• What the exercise asks
Transcribe the lines below exactly, beginning with the line that holds "369 357 855.7" and ending with the final line, both included. Pictures are to be left out.

• Listed records

------

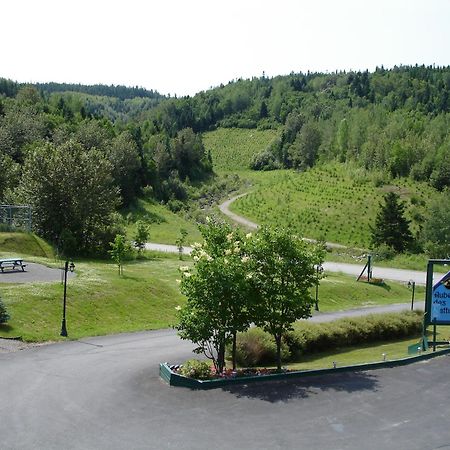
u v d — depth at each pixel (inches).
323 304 1450.5
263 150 6628.9
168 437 451.5
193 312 637.9
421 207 3056.1
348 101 7160.4
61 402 541.3
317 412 502.6
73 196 1834.4
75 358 743.1
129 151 3528.5
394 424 473.7
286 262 645.9
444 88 7224.4
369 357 855.7
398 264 2288.4
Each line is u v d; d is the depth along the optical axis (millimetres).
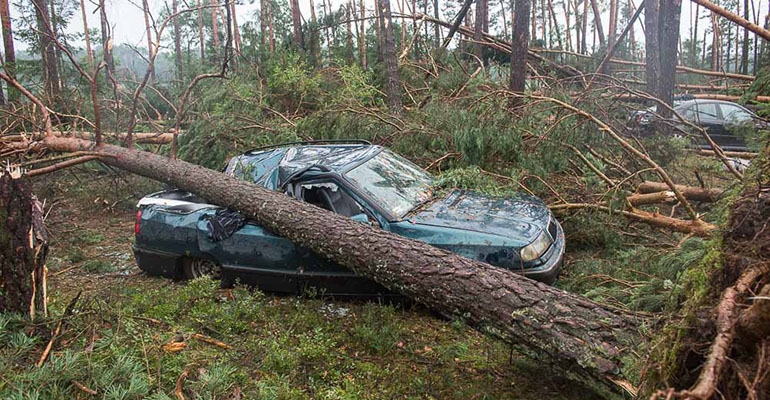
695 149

------

• Completed task
369 357 855.7
398 264 2288.4
Each line is u v d; d is the depth along the optical axis (millimetres).
695 149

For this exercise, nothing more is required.